Google Play Pass wystartowało – ile kosztuje i co oferuje nowa usługa?
Dopiero co pojawiło się na smartfonach z iOS Apple Arcade, a teraz przyszła pora na urządzenia z Androidem. Google Play Pass wystartowało i choć to na razie usługa w fazie testowej, to można powiedzieć, że nie odniesie takiego sukcesu, jak usługa konkurencji. Za to została bardzo dobrze wyceniona, choć u nas na razie jej nie zobaczymy.
Nie jest oczywiście tak, że Google uruchomiło swoją usługę związaną z grami mobilnymi chwilę po tym, jak zrobiło to Apple, bo musieli się spieszyć, żeby nie zostać w tyle. Gigant pierwsze informacje o tym, że planuje zrobić coś takiego, ogłosił już o wiele wcześniej, choć oczywiście data premiery może wydać się lekko „podejrzana”. Niemniej dobrze, że stało się to właśnie teraz, bo przynajmniej użytkownicy systemu z Androidem nie czują się poszkodowani. O ile mieszkają w Stanach Zjednoczonych, bo to tam odbywają się właśnie beta testy Play Pass.
Google Play Pass wystartowało
Google Play Pass wystartowało właśnie w USA i choć to dalej beta testy, to już część użytkowników może zapisywać się do usługi. Czym tak w ogóle jest Google Play Pass? To nowy rodzaj usługi, który dostępny będzie z poziomu sklep Google Play. Dostęp do niej znajdziemy już na panelu startowym, czyli mamy tutaj taką samą sytuację, jak w przypadku Apple Arcade. Widać więc, ze obie firmy mocno stawiają na mobilną rozrywkę. Nie ma w tym nic dziwnego, bo przecież większość treści konsumowana jest właśnie na ekranach smartfonów.

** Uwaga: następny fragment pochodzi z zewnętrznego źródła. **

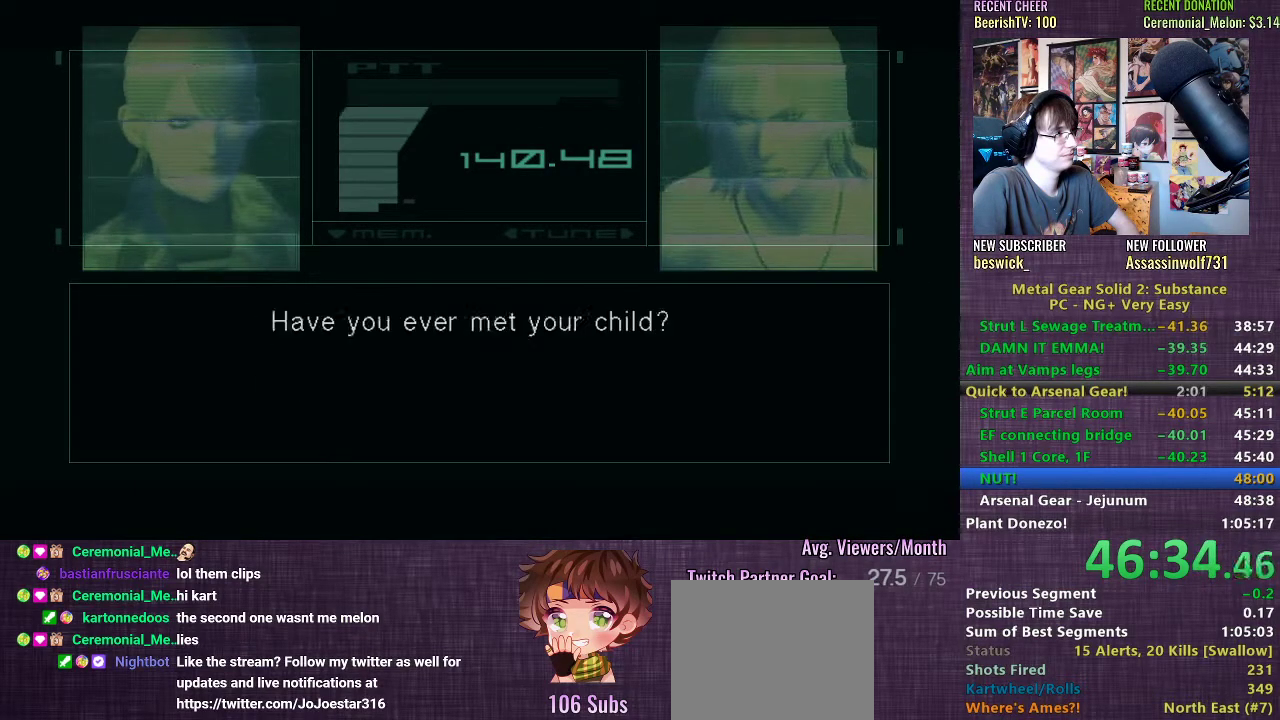
{"buttons": ["CROSS"], "left_stick": "center", "right_stick": "center", "events": [[50, "CROSS", "up"], [150, "CROSS", "down"], [217, "CROSS", "up"], [317, "CROSS", "down"], [400, "CROSS", "up"], [500, "CROSS", "down"]]}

Obie usługi działają na podobnych zasadach, choć w obu przypadkach da się znaleźć kilka istotnych różnic. Mimo wszystko, obie kosztują dokładnie tyle samo, czyli 4.99 dolarów za miesiąc. Jednak Google postanowiło zrobić wszystkim swoim użytkownikom bardzo miłą niespodziankę i postanowiło pierwszy rok, tak rok, dostępu do usługi zrobić za jedynie 1.99 dolara miesięcznie. To oczywiście spowodowane jest tym, że choć Google Play Pass wystartowało, to dalej nie jest w pełni normalną usługą, a jedynie jej wersją testową. Nie ma co jednak narzekać, bo to i tak bardzo dobra cena.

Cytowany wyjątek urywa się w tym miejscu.